--- RECORDS PROVIDED ---

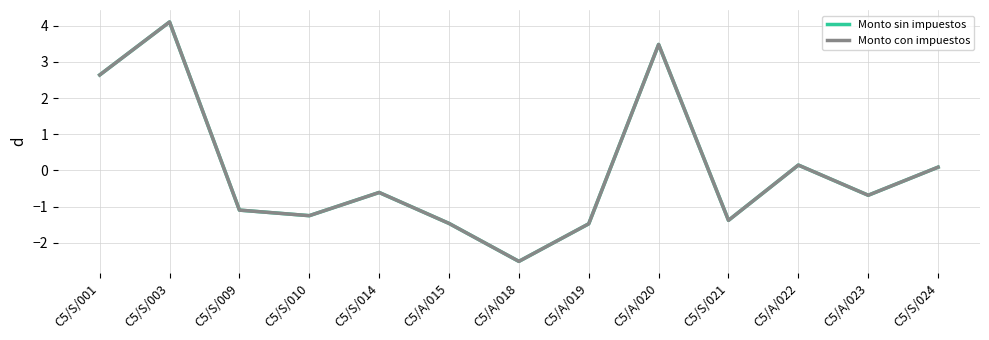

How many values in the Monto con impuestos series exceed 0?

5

---
--- RECORDS PROVIDED ---

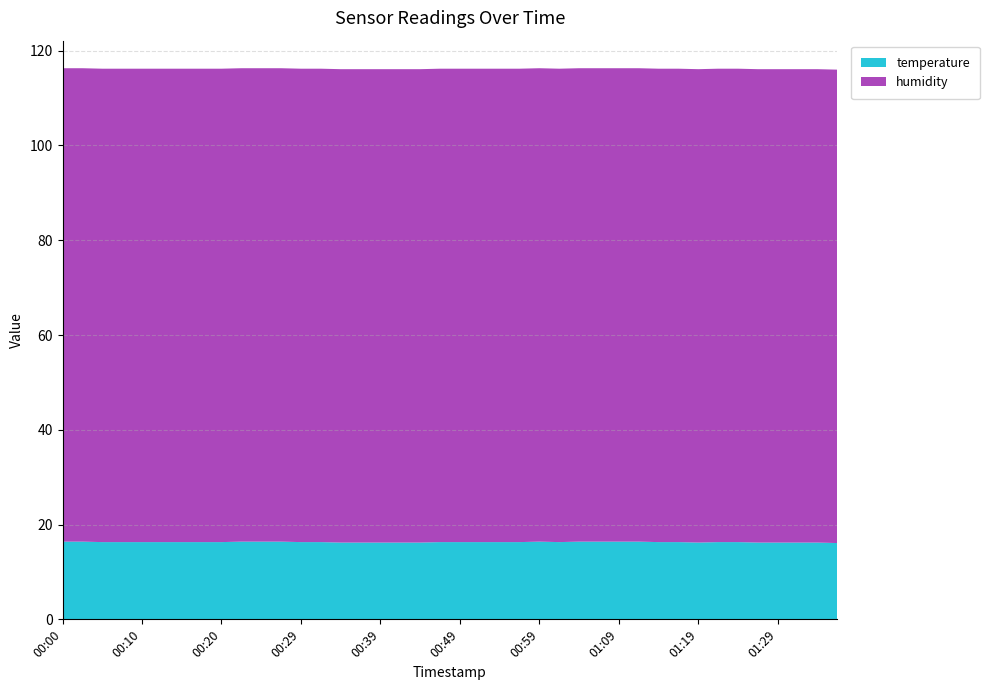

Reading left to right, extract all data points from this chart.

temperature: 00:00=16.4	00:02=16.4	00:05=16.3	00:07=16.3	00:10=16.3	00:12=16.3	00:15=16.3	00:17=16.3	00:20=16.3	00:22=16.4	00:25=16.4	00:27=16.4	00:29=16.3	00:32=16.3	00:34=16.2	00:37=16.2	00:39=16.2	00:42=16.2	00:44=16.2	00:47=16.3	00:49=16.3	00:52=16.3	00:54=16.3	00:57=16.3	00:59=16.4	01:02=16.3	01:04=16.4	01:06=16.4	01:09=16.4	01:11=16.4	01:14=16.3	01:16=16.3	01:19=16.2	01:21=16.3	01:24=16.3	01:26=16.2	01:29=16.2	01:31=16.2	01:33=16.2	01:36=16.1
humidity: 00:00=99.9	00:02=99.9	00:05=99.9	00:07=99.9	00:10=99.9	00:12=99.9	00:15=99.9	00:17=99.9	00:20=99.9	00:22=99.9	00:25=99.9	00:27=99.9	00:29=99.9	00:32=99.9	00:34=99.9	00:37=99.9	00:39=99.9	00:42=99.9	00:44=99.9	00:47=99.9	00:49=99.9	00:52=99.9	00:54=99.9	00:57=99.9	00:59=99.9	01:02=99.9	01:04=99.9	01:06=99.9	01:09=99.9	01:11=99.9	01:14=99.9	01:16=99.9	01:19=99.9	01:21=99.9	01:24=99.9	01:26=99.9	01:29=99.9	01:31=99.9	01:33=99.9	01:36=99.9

---

YOUR TASK:
Pick out each line of the listing above that contains the word "this", and copy those lines in full.

EXERCISE SOLUTION:
Reading left to right, extract all data points from this chart.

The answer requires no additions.